Ces images de la Madone m’ont toujours intéressé à cause de leur sérénité affectueuse, leur beauté, leur inaccessibilité et leur rapport avec l’enfant Jésus. Les images de la Madone à cette époque sont souvent très érotiques, l’enfant Jésus ressemble à Amour. Ma Madona bleue est une madone de nuit, dans ses mains brûle la vie – dans ce cas sous la forme des hommes. En tenant un bouquet d’hommes dans ses mains, l’image reçoit un aspect badin, enjoué. Ses seins sont érotiques, séduisants. On ne sait pas, ce que « cette femme » fait avec les hommes, comment se sentent ces hommes qu’elle tient entre ses mains. Le sujet de cette œuvre est également le principe de la « féminité », la mère qui regarde cette vie qui lui a été confiée et la protège.
Pour plus de mille ans, les beaux arts ont presque exclusivement été un domaine des hommes. Dans les dernières décennies, ceci a fondamentalement changé. Est-ce que vous voyez une différence entre l’art des femmes et des hommes ?
En principe, il n’est par important pour moi si une œuvre qui me plaît a été créée par un homme ou une femme. Pourtant, autrefois, j’ai trouvé très injuste que les femmes n’avaient presque pas de chance d’apprendre un métier et, si elles ont reçu une formation, ce qui était tout de même le cas de temps en temps, devaient abandonner leur métier en cas de mariage.
Qu’est-ce qui est la chose la plus importante dans votre travail d’artiste ?
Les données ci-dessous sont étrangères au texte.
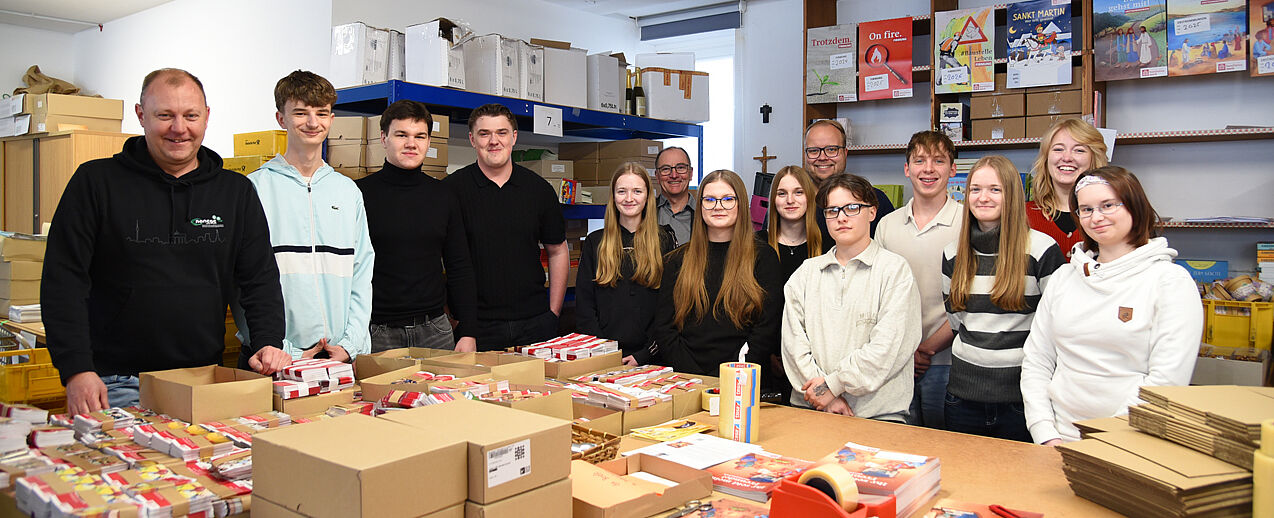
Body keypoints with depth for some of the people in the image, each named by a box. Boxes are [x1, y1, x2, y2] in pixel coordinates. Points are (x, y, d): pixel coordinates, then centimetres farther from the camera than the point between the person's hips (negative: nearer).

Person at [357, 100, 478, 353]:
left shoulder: (443, 195, 9)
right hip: (377, 332, -3)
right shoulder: (361, 193, -1)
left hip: (435, 330, 3)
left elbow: (460, 268, 10)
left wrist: (468, 332, 3)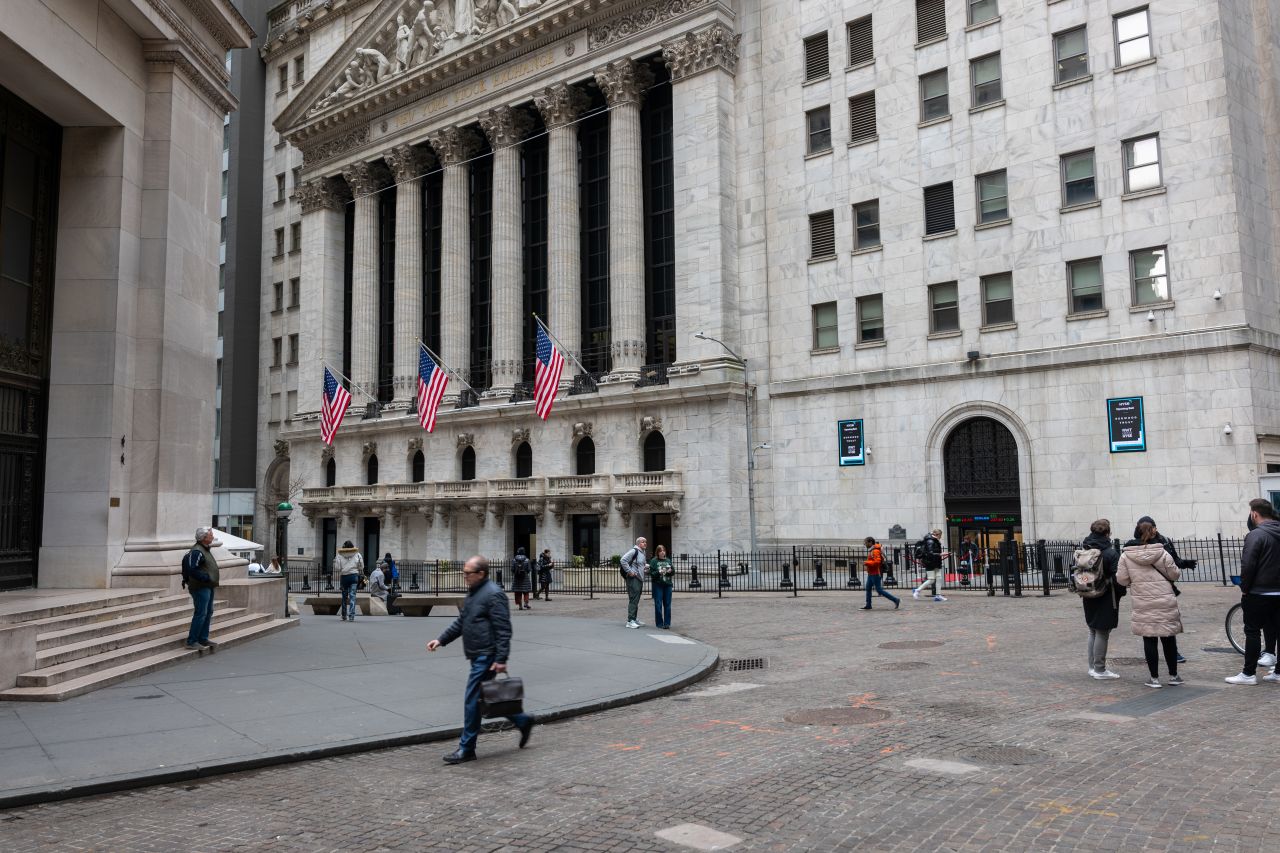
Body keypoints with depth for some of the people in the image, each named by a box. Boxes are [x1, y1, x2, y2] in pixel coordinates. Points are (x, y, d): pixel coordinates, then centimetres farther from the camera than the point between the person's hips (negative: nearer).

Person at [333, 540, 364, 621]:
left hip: (343, 577, 1)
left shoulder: (339, 555, -2)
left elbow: (337, 567, -4)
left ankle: (344, 616, 22)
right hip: (354, 576, -1)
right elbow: (361, 567, 1)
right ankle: (351, 616, -15)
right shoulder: (357, 554, 1)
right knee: (352, 596, -3)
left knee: (344, 596, 13)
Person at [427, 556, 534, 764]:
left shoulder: (493, 594, -16)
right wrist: (441, 640, 13)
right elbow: (461, 622, 22)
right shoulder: (472, 593, 14)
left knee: (472, 701, -4)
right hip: (478, 656, 10)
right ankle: (522, 722, 29)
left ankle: (466, 749, 6)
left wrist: (501, 660, -23)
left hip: (486, 657, -10)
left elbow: (503, 630, -20)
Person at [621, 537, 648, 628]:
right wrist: (630, 571, -20)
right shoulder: (634, 551, -12)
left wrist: (646, 565, 13)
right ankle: (630, 621, -11)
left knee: (636, 600, 15)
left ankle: (634, 619, 23)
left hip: (640, 579, 10)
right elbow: (623, 560, -20)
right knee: (633, 599, -11)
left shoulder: (642, 552, 17)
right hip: (633, 579, -10)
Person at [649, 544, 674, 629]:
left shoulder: (668, 561, 12)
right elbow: (651, 573, -6)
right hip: (657, 585, -4)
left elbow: (673, 571, 12)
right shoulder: (653, 561, 0)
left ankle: (667, 623, 10)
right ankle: (659, 623, 6)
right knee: (658, 604, -2)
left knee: (667, 604, 3)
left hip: (667, 585, 4)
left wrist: (670, 571, -9)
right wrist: (659, 572, -21)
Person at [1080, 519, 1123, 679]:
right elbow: (1117, 577, -16)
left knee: (1093, 631, 17)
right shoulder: (1110, 553, -16)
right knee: (1102, 633, 0)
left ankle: (1092, 667, 22)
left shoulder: (1083, 551, 3)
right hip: (1106, 598, -6)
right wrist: (1121, 592, -1)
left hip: (1089, 598, 6)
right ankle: (1099, 669, 5)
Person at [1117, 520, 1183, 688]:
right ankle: (1173, 675, 24)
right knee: (1169, 638, 13)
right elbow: (1174, 574, 1)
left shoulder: (1126, 555, -5)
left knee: (1149, 640, 4)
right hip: (1166, 603, 0)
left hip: (1143, 604, 0)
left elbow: (1121, 580, -1)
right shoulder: (1162, 554, -6)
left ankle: (1155, 678, 7)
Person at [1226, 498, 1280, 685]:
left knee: (1252, 632, -1)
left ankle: (1249, 674, 2)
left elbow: (1247, 565, -19)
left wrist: (1244, 588, -7)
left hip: (1259, 593, -7)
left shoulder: (1256, 535, -15)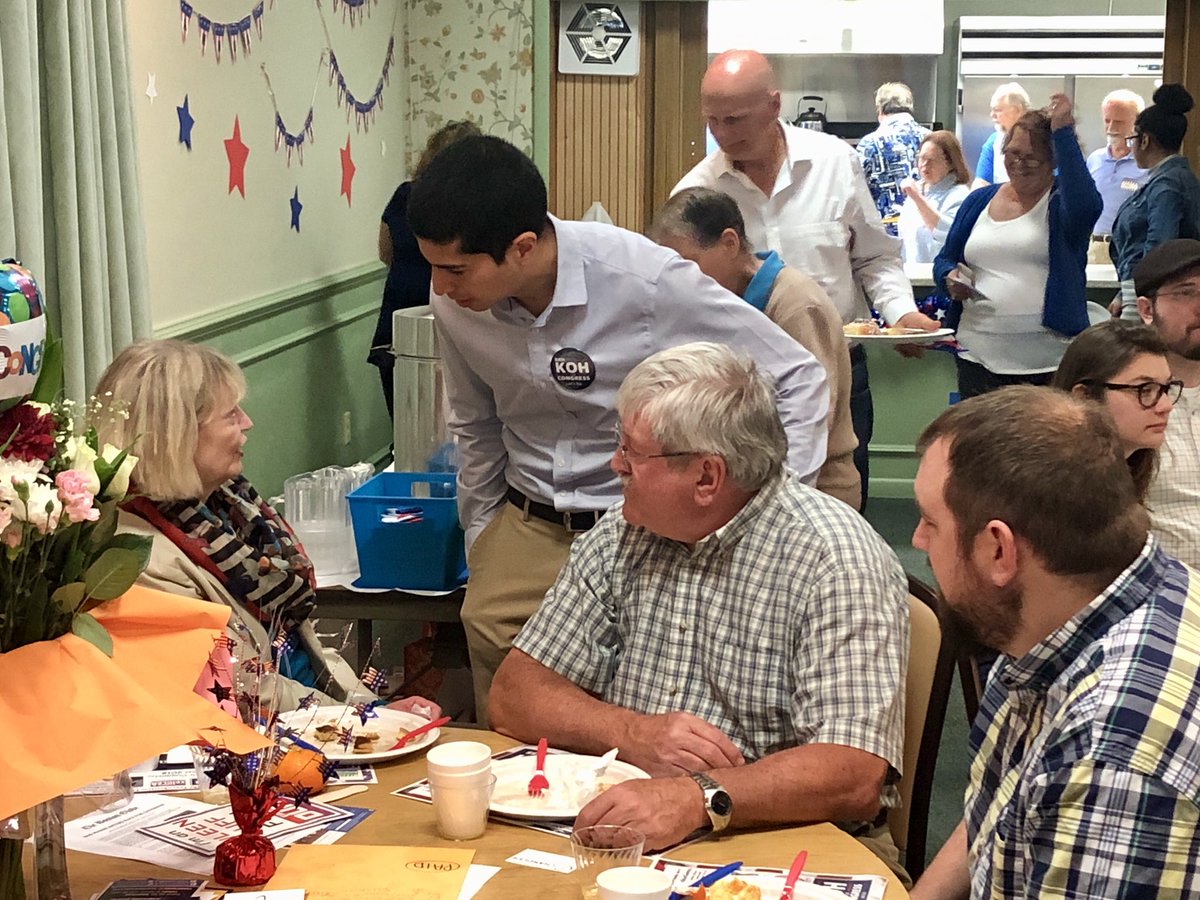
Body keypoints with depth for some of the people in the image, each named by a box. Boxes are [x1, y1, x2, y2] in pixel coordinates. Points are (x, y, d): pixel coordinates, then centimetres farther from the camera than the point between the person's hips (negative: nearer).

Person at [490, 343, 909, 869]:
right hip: (627, 838, 4)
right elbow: (515, 694, 4)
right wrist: (632, 733, -14)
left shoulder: (837, 560, -14)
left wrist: (699, 798, -37)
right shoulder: (621, 538, 4)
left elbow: (854, 777, -22)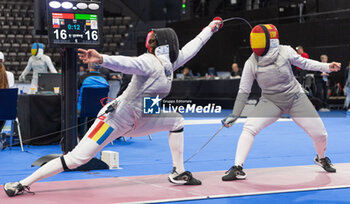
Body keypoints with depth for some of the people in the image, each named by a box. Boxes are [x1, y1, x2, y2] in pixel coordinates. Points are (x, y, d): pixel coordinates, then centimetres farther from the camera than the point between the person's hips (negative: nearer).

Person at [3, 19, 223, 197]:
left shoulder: (170, 63, 8)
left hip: (135, 123, 9)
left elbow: (189, 49, 24)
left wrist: (210, 28, 33)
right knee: (76, 160, -15)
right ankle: (23, 184, -9)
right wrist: (101, 59, -56)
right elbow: (125, 63, -37)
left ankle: (178, 173, 18)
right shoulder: (150, 62, -17)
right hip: (115, 119, -9)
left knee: (176, 121, 13)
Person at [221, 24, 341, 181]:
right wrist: (234, 115, -6)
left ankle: (321, 158, 34)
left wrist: (327, 67, -6)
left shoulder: (285, 52, -17)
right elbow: (243, 91, -6)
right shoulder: (251, 63, -16)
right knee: (249, 128, -24)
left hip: (296, 98, 1)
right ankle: (238, 168, -18)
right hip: (271, 102, 0)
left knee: (320, 133, 0)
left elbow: (302, 62, 3)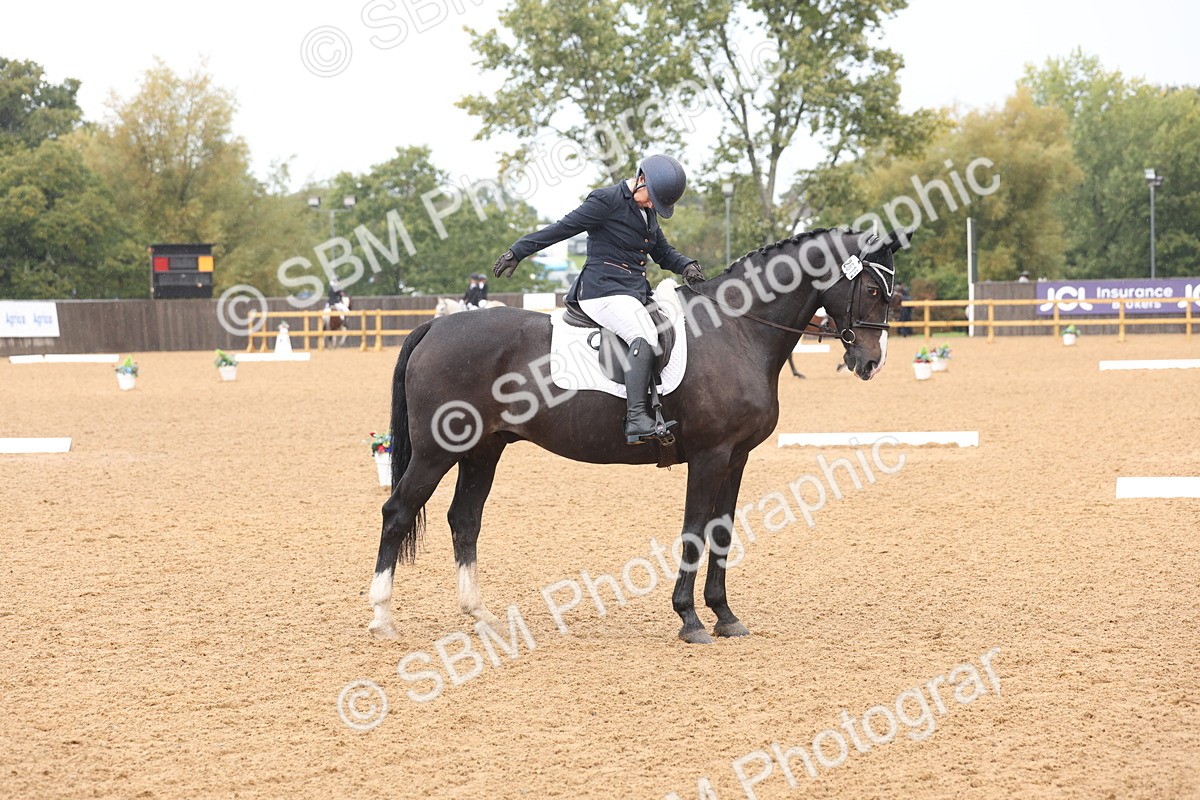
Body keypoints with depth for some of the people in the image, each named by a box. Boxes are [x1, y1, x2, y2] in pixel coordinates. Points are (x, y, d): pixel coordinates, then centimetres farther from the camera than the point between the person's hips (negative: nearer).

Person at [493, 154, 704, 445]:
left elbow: (663, 252, 27)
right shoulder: (608, 200, -7)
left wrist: (686, 266, 6)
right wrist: (518, 251, -5)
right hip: (603, 290, -10)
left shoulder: (648, 211, 18)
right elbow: (562, 229, -7)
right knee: (644, 337, -30)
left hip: (635, 291, 10)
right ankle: (636, 418, -39)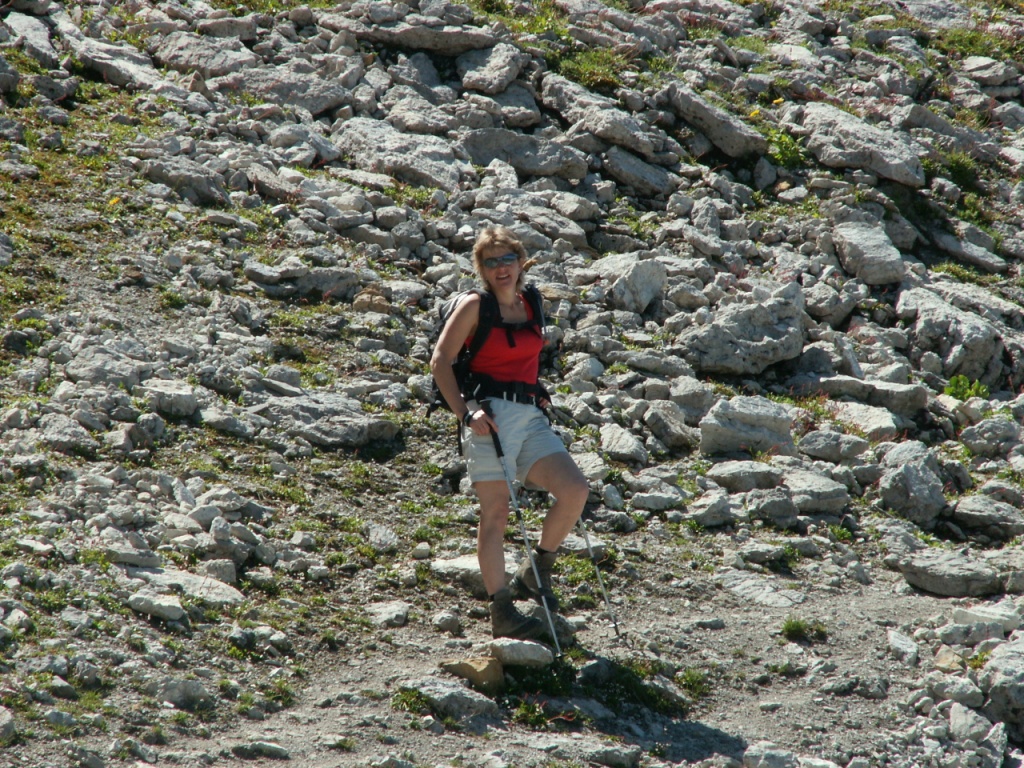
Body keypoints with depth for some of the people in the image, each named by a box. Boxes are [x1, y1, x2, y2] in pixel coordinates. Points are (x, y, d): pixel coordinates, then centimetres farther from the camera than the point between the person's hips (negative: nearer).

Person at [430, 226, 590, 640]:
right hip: (491, 415, -5)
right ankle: (501, 613, -2)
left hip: (530, 416, 5)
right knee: (496, 512, -5)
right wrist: (465, 412, -14)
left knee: (575, 489, -11)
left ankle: (535, 573, 9)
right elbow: (440, 361, -5)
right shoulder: (474, 306, -1)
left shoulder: (530, 307, 15)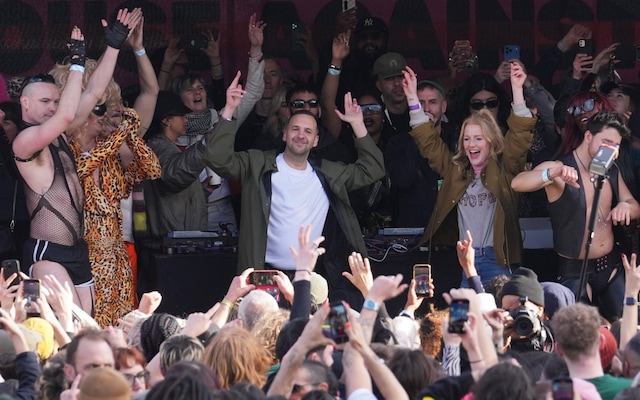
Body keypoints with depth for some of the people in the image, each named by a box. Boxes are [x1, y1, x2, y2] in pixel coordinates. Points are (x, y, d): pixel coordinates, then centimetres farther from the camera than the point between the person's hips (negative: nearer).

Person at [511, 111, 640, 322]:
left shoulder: (611, 171, 8)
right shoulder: (560, 168, -14)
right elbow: (517, 183, -30)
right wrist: (553, 173, -49)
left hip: (610, 266, 6)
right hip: (575, 271, -6)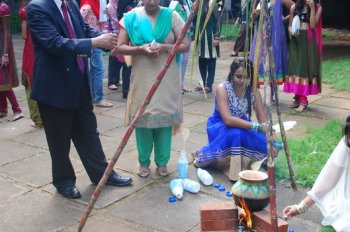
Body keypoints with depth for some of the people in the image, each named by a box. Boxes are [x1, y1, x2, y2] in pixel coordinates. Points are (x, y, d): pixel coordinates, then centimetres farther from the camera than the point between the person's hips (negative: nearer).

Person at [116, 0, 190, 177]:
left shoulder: (172, 16, 0)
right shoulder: (131, 17, 0)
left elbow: (186, 45, -1)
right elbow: (120, 47, -2)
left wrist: (165, 47, -17)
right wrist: (141, 49, -18)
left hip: (167, 80, 0)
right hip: (142, 79, 0)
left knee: (165, 118, 4)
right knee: (142, 119, 3)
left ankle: (162, 162, 19)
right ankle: (144, 162, 19)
Pour moi, la création artistique signifie toujours un „oui“ à la vie. Ceci est indépendant du sujet. Je suis heureuse quand je travaille avec les formes et les couleurs. Je me sens « identique » avec moi-même, à la bonne place dans la vie quand je peins ou je coupe mes figures. Si je fais les « choses normales » de la vie, ce sentiment est rare.